The new Deep Seek V3 0324 in 4-bit runs at > 20 toks/sec on a 512GB M3 Ultra with mlx-lm! pic.twitter.com/wFVrFCxGS6
— Awni Hannun (@awnihannun) March 24, 2025
Performance Breakdown
| Context Size | Prompt Processing Speed | Generation Speed |
| 69 tokens | 58.08 tokens/sec (1.19s) | 21.05 tokens/sec |
| 1145 tokens | 82.48 tokens/sec (13.89s) | 17.81 tokens/sec |
| 15777 tokens | 69.45 tokens/sec (227s) | 5.79 tokens/sec |
Most media reports cite a token generation rate of ~21 tokens/sec, but this only applies to small context sizes. As context grows, token generation speed declines significantly. At 16K tokens, performance drops off due to computational constraints – this is where NVIDIA GPUs still shine. However, Apple’s unified memory architecture enables fast processing of long prompts, allowing the system to apply model parameters to multiple tokens simultaneously (e.g., 512 tokens at once). At that point, memory bandwidth becomes less of a bottleneck, and computational power becomes the limiting factor.
How Does DeepSeek V3 0324 Compare to DeepSeek R1?
DeepSeek V3 runs slightly faster than R1, but both models are relatively efficient given their Mixture of Experts (MoE) architecture. Unlike monolithic models, MoE architectures selectively activate only a fraction of the model per token, significantly reducing computational load and improving efficiency.
DeepSeek R1 Benchmarks on M3 Ultra (MLX, 4-bit Quantization)

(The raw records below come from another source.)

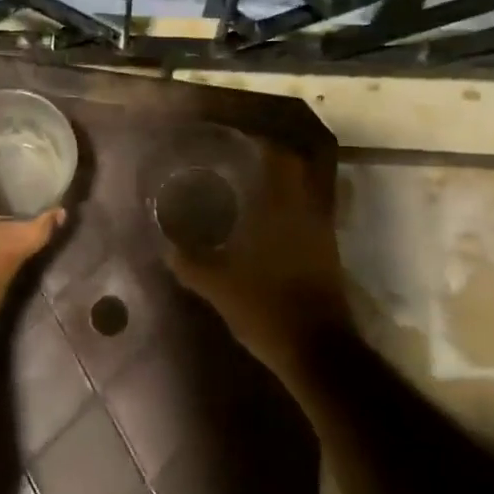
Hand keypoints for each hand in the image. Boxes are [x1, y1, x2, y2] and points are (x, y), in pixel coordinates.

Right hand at [160, 144, 350, 376]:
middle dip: (271, 161)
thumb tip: (165, 246)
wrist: (318, 351)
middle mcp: (308, 213)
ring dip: (283, 186)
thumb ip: (190, 263)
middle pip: (297, 171)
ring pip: (305, 194)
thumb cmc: (267, 309)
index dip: (260, 144)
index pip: (279, 158)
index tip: (236, 142)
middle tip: (240, 163)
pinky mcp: (328, 255)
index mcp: (282, 209)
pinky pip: (309, 217)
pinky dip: (290, 212)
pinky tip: (267, 226)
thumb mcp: (219, 286)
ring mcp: (323, 234)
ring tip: (250, 190)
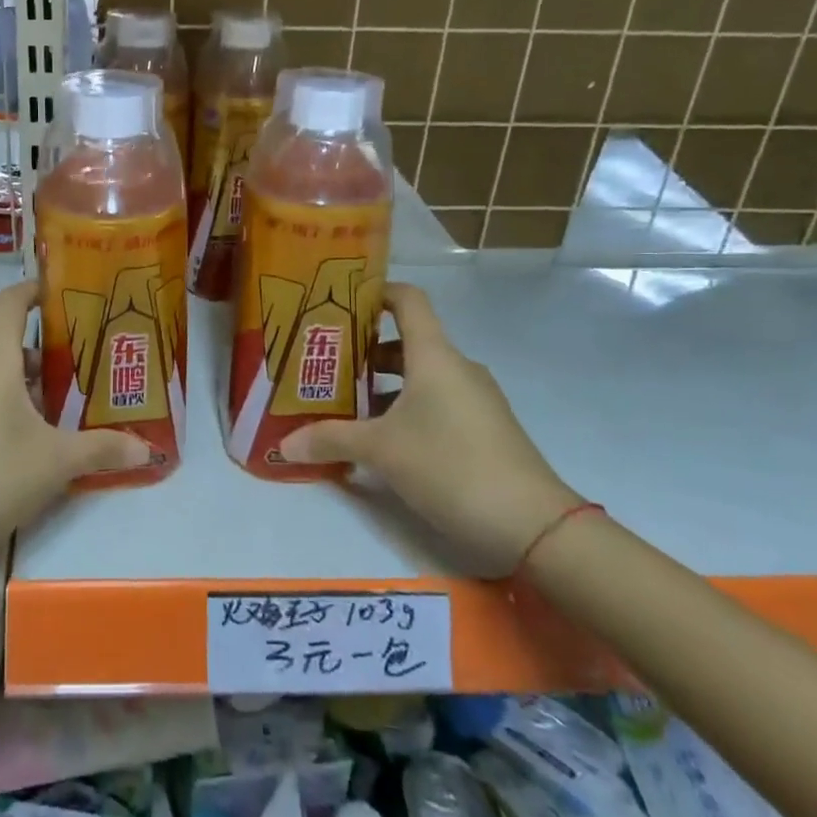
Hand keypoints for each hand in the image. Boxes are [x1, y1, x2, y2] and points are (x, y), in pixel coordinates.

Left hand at [0, 280, 147, 578]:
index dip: (35, 291)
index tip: (63, 294)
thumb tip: (147, 448)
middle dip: (48, 362)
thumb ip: (102, 450)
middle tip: (87, 380)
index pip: (11, 304)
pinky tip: (27, 449)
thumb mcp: (54, 464)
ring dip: (27, 392)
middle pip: (9, 348)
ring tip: (65, 418)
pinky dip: (3, 412)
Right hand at [280, 282, 582, 576]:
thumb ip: (330, 440)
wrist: (532, 524)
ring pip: (421, 376)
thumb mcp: (381, 451)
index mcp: (434, 356)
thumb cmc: (450, 465)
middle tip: (326, 365)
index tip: (341, 302)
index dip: (376, 292)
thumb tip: (284, 444)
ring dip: (384, 386)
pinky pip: (436, 402)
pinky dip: (406, 408)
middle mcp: (457, 368)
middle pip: (407, 342)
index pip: (407, 300)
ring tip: (346, 407)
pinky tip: (382, 439)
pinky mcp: (483, 428)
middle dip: (365, 352)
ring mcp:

| Context Size | Prompt Processing Speed | Generation Speed |
| 1K tokens | 75.92 tokens/sec | 16.83 tokens/sec |
| 13K tokens | 62.56 tokens/sec | 6.75 tokens/sec |
While DeepSeek V3 is slightly faster, both models perform well relative to their size. However, practical usage at large context sizes (e.g., 32K) will introduce serious slowdowns.
How Does Mac Studio M3 Ultra Compare to NVIDIA GPUs?
Running DeepSeek V3 0324 locally on an NVIDIA-based setup requires an enormous amount of VRAM. To fit just the model itself in VRAM, you’d need 17 GPUs with 24GB VRAM each—and that’s before considering context size. Additional GPUs would be required for storing and processing long prompts, making this setup infeasible for home users.
Here’s what a comparable NVIDIA setup would look like:
- 17 x RTX 3090 (24GB VRAM each) → $13,000 (second-hand market)
- Power Requirements: ~3.7 kW (assuming 250W per underclocked 3090)
- Cooling & Infrastructure: High Complexity
Even using 8 workstation-grade NVIDIA GPUs with 48GB VRAM (e.g., A6000) would be cost-prohibitive, with each card costing around $5,000 used.
Apple’s Efficiency Advantage
- Mac Studio M3 Ultra (512GB unified memory) → $10,000
- Power Draw: 400W (peak)
- No additional cooling or infrastructure required
For running massive LLMs in a home environment, Apple’s Mac Studio M3 Ultra is the best practical option. Yes, $10,000 is a steep price, but it’s still more accessible than assembling a multi-GPU NVIDIA system that would cost significantly more in hardware, power, and cooling.
Final Verdict
If you need to run large-scale LLMs locally and work with high-context prompts, Mac Studio M3 Ultra provides the most efficient and practical solution. While it can’t match NVIDIA’s sheer compute power, its massive unified memory allows it to handle workloads that would otherwise require an impractical multi-GPU setup. For AI enthusiasts looking to run 670B+ parameter models with real-world context sizes, this is the best option available today.